Anthony M. Quattrone
The Carabinieri have arrested 56 people in Naples who have been accused of fraudulently receiving invalidity pensions for many years. Some of the fake invalids have been arrested while they were driving cars, although they were receiving a pension for suffering from blindness. One of the “blind” was also observed by the police while he was reading a newspaper in a cue at the post office, while another was counting money received from a customer at her lingerie stand at the market.
The investigation that led to the arrest of the fake invalids started in 2007, when city officials noted that some documentation supporting the requests for invalidity pensions appeared to be false. The Carabinieri have ascertained that the false documentation was produced mainly in the Pallonetto area in the S. Ferdinando neighborhood, where an unusual concentration of invalids had requested a pension over the past three years. The false documents included both medical and administrative papers.

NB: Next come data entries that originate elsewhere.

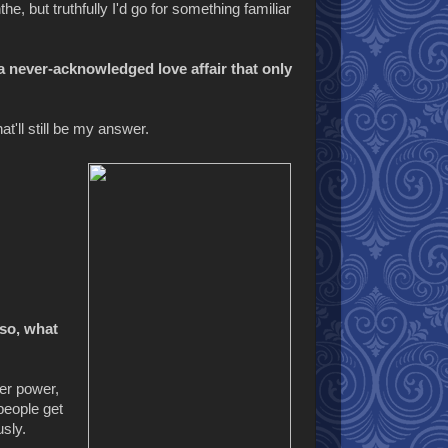
e, but truthfully I'd go for something familiar
a never-acknowledged love affair that only
t'll still be my answer.
 so, what
er power,
people get
usly.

According to “Il Mattino”, the social security system has paid over a million euro (approximately 1.5 million dollars) to fake invalids in Naples over the past three years. Some of the fraudulent invalids had the photographs on their identity cards touched up to widen the pupil of the eyes, in an attempt to “appear” blind. While the public prosecutor has accused the fake invalids of fraud, the investigators are conducting an inquiry to ascertain whether there has been collusion on the part of corrupt civil servants in granting the pensions to the false invalids.
“La Repubblica” reports that a young local politician might be behind the false invalidity pensions in the Pallonetto area. According to some residents, the young politician promised jobs and false invalidity pensions in exchange for votes. The Pallonetto, which is immediately behind the waterfront area hosting the major hotels on the waterfront, was known as a major center for cigarette contraband. With the recent dissolution of the contraband market, the Pallonetto has lost one of its major sources of revenue, and both the official and unofficial unemployment statistics have risen.